Yep 4.1 is definitely an interesting character

#

o4 / GPT 5 should be quite interesting

#

As I think 4.1 is the base?

#

Or maybe they won’t even do that 4Shrug

#

Reasoning 4.1 would definitely be interesting to see, as iirc o3 isn’t 4.1 base

night lotus Jul 16, 2025, 2:55 AM

#

dry hazel Reasoning 4.1 would definitely be interesting to see, as iirc o3 isn’t 4.1 base

While I dislike reasoners. A reasoning 4.1 would be an interesting proposition

grave jetty Jul 16, 2025, 2:57 AM

#

dry hazel I’m now concerned Groq is gonna leave a bad taste in people’s mouths

don't know about groq specifically but I personally avoid any endpoint that doesn't specify model quantization. I need to know the model precision I am receiving (especially when benchmarking anything). Now, whether that information is always 100% accurate is another can of worms, but you get my point.

night lotus Jul 16, 2025, 2:58 AM

#

And with how good it is at tool calling, must be generating some great synthetic data for openai. Do wish it was smarter though. Hope K2 variability churn stabilises cause when it's firing on all cylinders it's a smart model for sure

dry hazel Jul 16, 2025, 3:03 AM

#

grave jetty don't know about groq specifically but I personally avoid any endpoint that does...

Yeah

novel cipher Jul 16, 2025, 4:33 AM

#

Code is pretty hard to benchmark because it has so many subtasks and categories

#

Different people are going to prompt it their own way, coding styles, etc.

Speaking of, have there been tests on how LLMs do with the different coding paradigms?
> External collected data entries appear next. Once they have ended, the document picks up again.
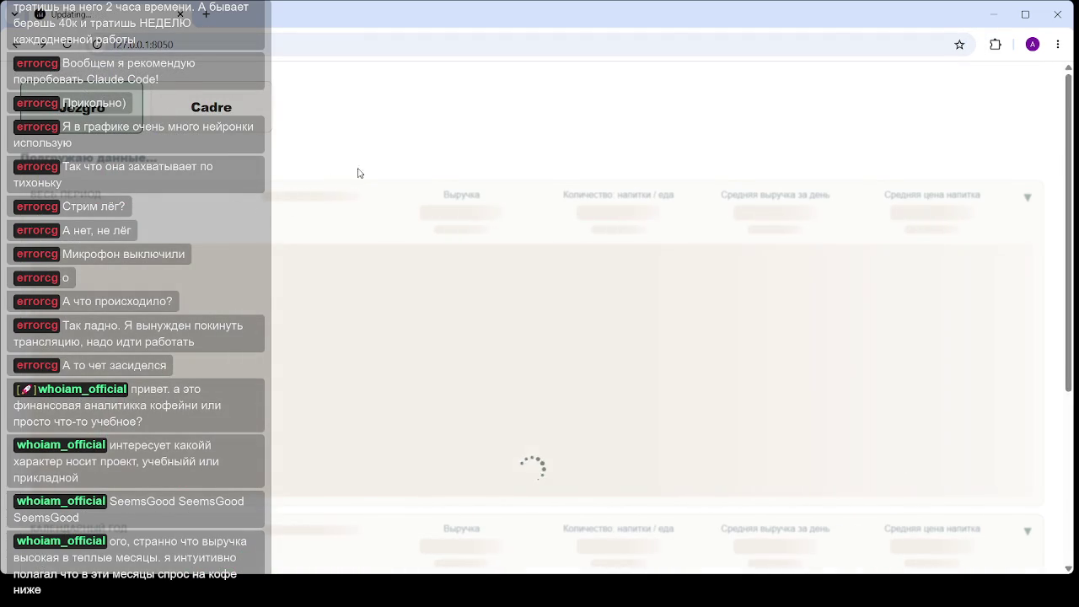
scroll(409, 320, "down", 2)
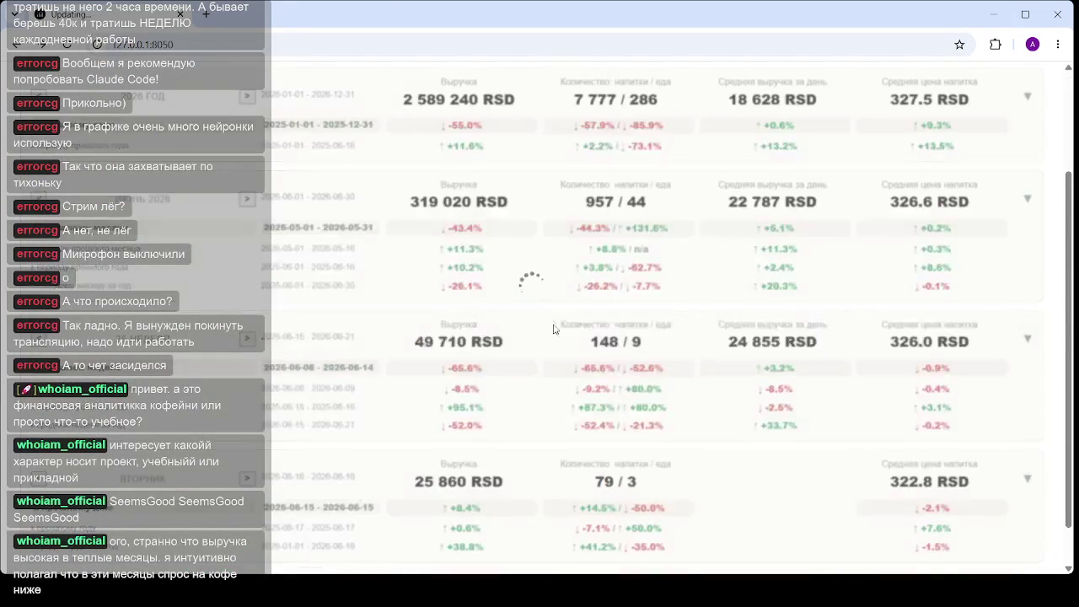
scroll(497, 320, "down", 1)
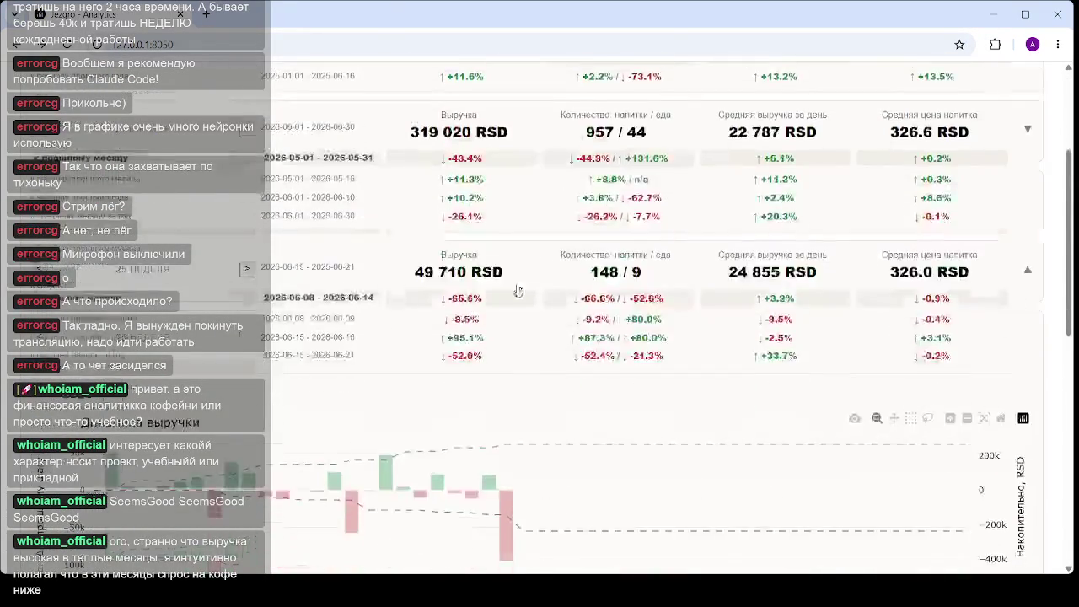
scroll(481, 337, "down", 2)
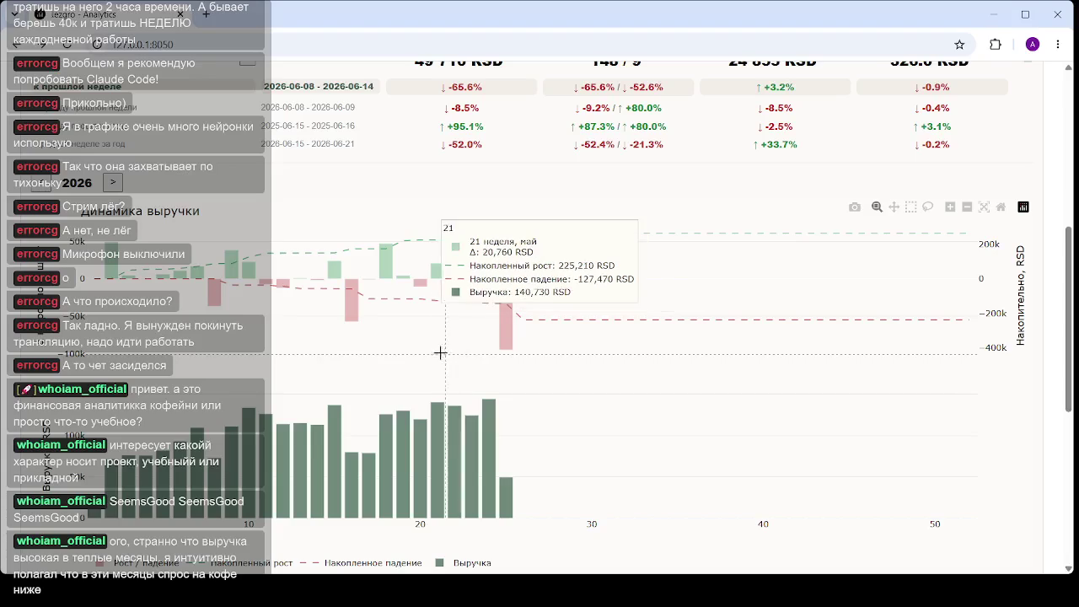
mouse_move(371, 350)
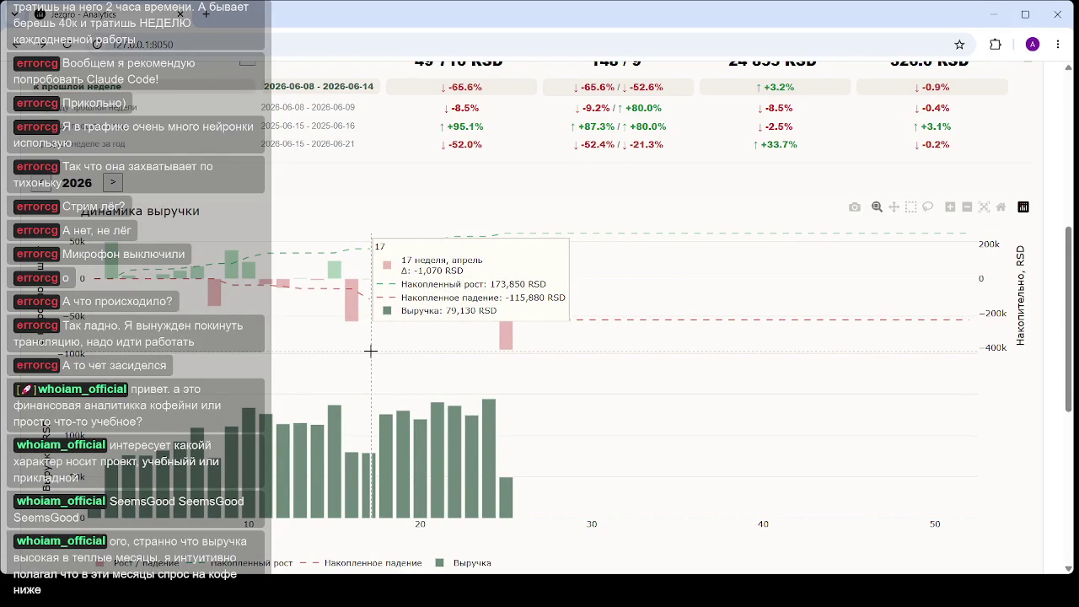
scroll(401, 380, "down", 3)
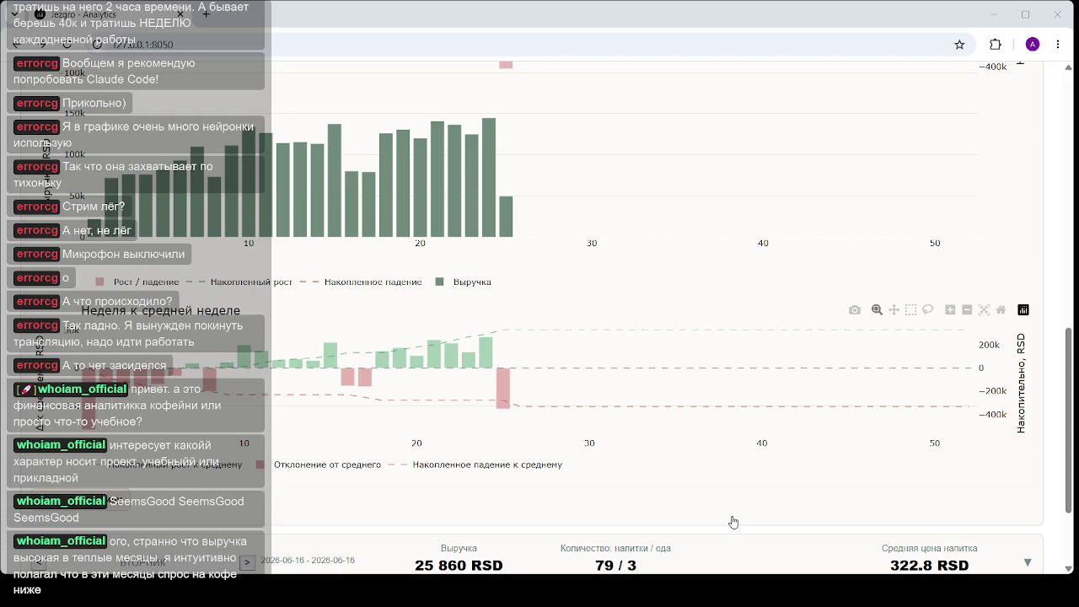
mouse_move(433, 352)
scroll(417, 328, "up", 3)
I would intuitively assume OOP to be the worst since there's so much shit to track across the codebase. (Slight bias, I hate OOP). Then "standard" imperative code. And then best at the extremely "clean", disciplined paradigms like functional programming and ECS.

vast crater Jul 16, 2025, 4:53 AM

#

https://chutes.ai/app/chute/35cfa8b4-13a2-5382-b19a-e849f73c5d6a?tab=source

#

So according to this, is Chutes running K2 at full precision?

fathom dome Jul 16, 2025, 8:46 AM

#

dry hazel So much reputational damage to models (and then lack of interest in them) happen...

I hope model providers put it in the licence or something at this point. “Public deploys must match our reference spec”

craggy lily Jul 16, 2025, 9:35 AM

#

dry hazel Sure, but things like speculative decoding *can* be fast and without any accurac...

I have the feeling spec decoding will take more than a week to get good with such a large model

craggy lily Jul 16, 2025, 9:36 AM

#

brittle cipher lol, lmao even

What the helly?

craggy lily Jul 16, 2025, 9:37 AM

#

vast crater So according to this, is Chutes running K2 at full precision?

So they claim

#

If it’s the newer Chutes version, this can actually be verified due to confidential compute proofs

vast crater Jul 16, 2025, 9:38 AM

#

How does that work

craggy lily Jul 16, 2025, 9:40 AM

#

vast crater How does that work

Well basically nvidia has some special TPM like black box, which lets you verify a certain computation has occurred on a certain machine

#

It’s only on newer cards

vast crater Jul 16, 2025, 9:41 AM

#

But wouldn't that require access to the machine

craggy lily Jul 16, 2025, 9:44 AM

#

vast crater But wouldn't that require access to the machine

Well that’s the point of a TPM, you can trust it has been executed due to the existence of this extremely safe piece of hardware

fathom dome Jul 16, 2025, 10:24 AM

#

And yet CC isn’t taking off at all despite it solving a lot of problems with ai inference (privacy and deployment verification).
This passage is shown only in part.